▶ INPUT:
*****

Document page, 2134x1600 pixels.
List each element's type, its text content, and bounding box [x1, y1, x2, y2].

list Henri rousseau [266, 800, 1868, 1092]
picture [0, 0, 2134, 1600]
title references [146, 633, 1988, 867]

*****

▶ YOUR ASSIGNMENT: Output the complete data exactly as written.

▶ RESULT BELOW:
Document page, 2134x1600 pixels.
List each element's type, its text content, and bounding box [x1, y1, x2, y2].

list Henri rousseau [266, 800, 1868, 1092]
picture [0, 0, 2134, 1600]
title references [146, 633, 1988, 867]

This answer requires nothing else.